Nosey Parker has a few third-party integrations:

If you have an integration you'd like to share that's not listed here, please create a PR.

Contributing

Feel free to ask questions or share ideas in the Discussions page.

Contributions are welcome, especially new regex rules. Developing new regex rules is detailed in a separate document.

If you are considering making significant code changes, please open an issue or start a discussion first.
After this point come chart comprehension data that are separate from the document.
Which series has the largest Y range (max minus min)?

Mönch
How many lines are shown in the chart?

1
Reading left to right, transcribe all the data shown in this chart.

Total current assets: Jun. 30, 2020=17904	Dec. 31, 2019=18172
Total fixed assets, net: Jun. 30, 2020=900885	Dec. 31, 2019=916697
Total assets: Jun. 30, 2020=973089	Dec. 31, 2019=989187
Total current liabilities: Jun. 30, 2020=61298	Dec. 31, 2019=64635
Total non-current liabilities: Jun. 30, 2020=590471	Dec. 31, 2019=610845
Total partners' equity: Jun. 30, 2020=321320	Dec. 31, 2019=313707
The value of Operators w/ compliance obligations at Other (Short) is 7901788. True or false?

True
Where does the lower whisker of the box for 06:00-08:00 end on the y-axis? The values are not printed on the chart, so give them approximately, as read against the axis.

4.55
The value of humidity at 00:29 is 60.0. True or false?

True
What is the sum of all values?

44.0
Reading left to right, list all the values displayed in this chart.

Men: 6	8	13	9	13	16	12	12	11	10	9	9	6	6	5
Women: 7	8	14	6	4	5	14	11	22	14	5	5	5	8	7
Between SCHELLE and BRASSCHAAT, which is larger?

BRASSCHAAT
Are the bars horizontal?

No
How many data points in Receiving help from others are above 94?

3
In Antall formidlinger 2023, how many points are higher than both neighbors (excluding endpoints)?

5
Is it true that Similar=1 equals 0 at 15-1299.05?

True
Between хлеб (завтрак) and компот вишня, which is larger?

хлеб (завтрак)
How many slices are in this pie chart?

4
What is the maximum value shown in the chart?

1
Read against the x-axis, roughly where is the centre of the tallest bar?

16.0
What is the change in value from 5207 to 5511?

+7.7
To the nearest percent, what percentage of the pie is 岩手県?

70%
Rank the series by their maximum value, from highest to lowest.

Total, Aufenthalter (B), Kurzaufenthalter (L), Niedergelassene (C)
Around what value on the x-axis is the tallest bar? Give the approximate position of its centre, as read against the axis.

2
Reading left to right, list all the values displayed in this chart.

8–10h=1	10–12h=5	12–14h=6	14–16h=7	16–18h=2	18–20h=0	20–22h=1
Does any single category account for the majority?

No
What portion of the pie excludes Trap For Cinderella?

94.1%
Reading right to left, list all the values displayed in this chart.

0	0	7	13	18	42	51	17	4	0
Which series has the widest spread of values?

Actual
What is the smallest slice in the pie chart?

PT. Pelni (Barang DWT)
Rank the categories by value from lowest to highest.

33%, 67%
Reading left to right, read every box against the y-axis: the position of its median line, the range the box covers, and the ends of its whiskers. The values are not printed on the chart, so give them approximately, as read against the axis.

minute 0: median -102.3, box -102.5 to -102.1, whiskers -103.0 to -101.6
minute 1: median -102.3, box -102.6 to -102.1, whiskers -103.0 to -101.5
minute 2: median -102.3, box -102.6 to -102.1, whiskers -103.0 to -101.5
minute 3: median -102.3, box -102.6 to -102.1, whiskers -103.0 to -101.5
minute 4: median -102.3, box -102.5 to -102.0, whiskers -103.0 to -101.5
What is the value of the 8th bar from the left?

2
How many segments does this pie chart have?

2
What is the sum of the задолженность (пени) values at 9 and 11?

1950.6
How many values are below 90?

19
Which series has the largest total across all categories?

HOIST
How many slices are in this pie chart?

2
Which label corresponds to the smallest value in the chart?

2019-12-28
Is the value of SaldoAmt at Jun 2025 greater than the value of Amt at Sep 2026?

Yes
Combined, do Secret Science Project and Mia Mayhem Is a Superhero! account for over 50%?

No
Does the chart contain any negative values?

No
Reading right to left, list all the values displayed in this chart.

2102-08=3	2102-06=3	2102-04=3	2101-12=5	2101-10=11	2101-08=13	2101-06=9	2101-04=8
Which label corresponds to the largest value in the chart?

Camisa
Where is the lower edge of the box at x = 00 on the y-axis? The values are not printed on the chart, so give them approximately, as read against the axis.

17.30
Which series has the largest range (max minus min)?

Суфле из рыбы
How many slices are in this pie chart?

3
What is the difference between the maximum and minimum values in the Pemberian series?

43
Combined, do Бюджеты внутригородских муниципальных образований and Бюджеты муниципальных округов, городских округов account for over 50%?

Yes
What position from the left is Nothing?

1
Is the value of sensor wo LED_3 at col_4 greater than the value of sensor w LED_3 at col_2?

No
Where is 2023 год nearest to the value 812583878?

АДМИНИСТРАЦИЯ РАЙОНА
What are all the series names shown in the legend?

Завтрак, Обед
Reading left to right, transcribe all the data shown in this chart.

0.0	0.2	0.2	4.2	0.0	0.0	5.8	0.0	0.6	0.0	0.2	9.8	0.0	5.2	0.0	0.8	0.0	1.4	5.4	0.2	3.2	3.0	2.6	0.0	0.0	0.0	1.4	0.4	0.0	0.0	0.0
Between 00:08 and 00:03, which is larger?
This project has a number of pre-commit hooks enabled that you are encouraged to use. To install them in your local repo, make sure you have pre-commit installed and run:

$ pre-commit install

These checks will help to quickly detect simple errors.

License

Nosey Parker is licensed under the Apache License, Version 2.0.

Any contribution intentionally submitted for inclusion in Nosey Parker by you, as defined in the Apache 2.0 license, shall be licensed as above, without any additional terms or conditions.

Nosey Parker also includes vendored copies of several other packages released under the Apache License and other permissive licenses; see LICENSE for details.